Present these lines as a numbered list, leaving out any blank lines.

— BEGIN The data —

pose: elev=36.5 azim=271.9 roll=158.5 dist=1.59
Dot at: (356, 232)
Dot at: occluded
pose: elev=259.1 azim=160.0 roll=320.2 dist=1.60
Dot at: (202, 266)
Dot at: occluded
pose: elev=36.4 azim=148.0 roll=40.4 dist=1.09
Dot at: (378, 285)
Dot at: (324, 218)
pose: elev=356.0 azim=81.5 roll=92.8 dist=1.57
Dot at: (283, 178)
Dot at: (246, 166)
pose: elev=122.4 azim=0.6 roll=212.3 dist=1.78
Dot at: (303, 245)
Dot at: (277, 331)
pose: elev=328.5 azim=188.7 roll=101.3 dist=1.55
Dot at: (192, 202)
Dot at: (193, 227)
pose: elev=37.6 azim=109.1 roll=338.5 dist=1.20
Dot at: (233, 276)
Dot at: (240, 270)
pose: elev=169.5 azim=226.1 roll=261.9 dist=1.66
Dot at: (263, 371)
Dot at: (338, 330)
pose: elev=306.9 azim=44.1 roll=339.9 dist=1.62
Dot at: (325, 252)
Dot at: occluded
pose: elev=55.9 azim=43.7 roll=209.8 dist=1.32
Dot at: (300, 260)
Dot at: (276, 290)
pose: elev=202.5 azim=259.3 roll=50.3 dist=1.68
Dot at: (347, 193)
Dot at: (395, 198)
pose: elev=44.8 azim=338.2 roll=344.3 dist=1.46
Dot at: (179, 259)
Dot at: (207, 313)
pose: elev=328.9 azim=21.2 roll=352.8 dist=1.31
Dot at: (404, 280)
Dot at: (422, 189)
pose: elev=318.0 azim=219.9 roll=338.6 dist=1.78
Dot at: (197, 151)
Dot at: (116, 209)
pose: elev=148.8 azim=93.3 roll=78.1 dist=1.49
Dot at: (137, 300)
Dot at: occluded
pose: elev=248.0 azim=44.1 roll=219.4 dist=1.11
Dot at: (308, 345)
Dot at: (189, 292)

— END The data —

Answer for this exercise:
1. pose: elev=36.5 azim=271.9 roll=158.5 dist=1.59
2. Dot at: (356, 232)
3. Dot at: occluded
4. pose: elev=259.1 azim=160.0 roll=320.2 dist=1.60
5. Dot at: (202, 266)
6. Dot at: occluded
7. pose: elev=36.4 azim=148.0 roll=40.4 dist=1.09
8. Dot at: (378, 285)
9. Dot at: (324, 218)
10. pose: elev=356.0 azim=81.5 roll=92.8 dist=1.57
11. Dot at: (283, 178)
12. Dot at: (246, 166)
13. pose: elev=122.4 azim=0.6 roll=212.3 dist=1.78
14. Dot at: (303, 245)
15. Dot at: (277, 331)
16. pose: elev=328.5 azim=188.7 roll=101.3 dist=1.55
17. Dot at: (192, 202)
18. Dot at: (193, 227)
19. pose: elev=37.6 azim=109.1 roll=338.5 dist=1.20
20. Dot at: (233, 276)
21. Dot at: (240, 270)
22. pose: elev=169.5 azim=226.1 roll=261.9 dist=1.66
23. Dot at: (263, 371)
24. Dot at: (338, 330)
25. pose: elev=306.9 azim=44.1 roll=339.9 dist=1.62
26. Dot at: (325, 252)
27. Dot at: occluded
28. pose: elev=55.9 azim=43.7 roll=209.8 dist=1.32
29. Dot at: (300, 260)
30. Dot at: (276, 290)
31. pose: elev=202.5 azim=259.3 roll=50.3 dist=1.68
32. Dot at: (347, 193)
33. Dot at: (395, 198)
34. pose: elev=44.8 azim=338.2 roll=344.3 dist=1.46
35. Dot at: (179, 259)
36. Dot at: (207, 313)
37. pose: elev=328.9 azim=21.2 roll=352.8 dist=1.31
38. Dot at: (404, 280)
39. Dot at: (422, 189)
40. pose: elev=318.0 azim=219.9 roll=338.6 dist=1.78
41. Dot at: (197, 151)
42. Dot at: (116, 209)
43. pose: elev=148.8 azim=93.3 roll=78.1 dist=1.49
44. Dot at: (137, 300)
45. Dot at: occluded
46. pose: elev=248.0 azim=44.1 roll=219.4 dist=1.11
47. Dot at: (308, 345)
48. Dot at: (189, 292)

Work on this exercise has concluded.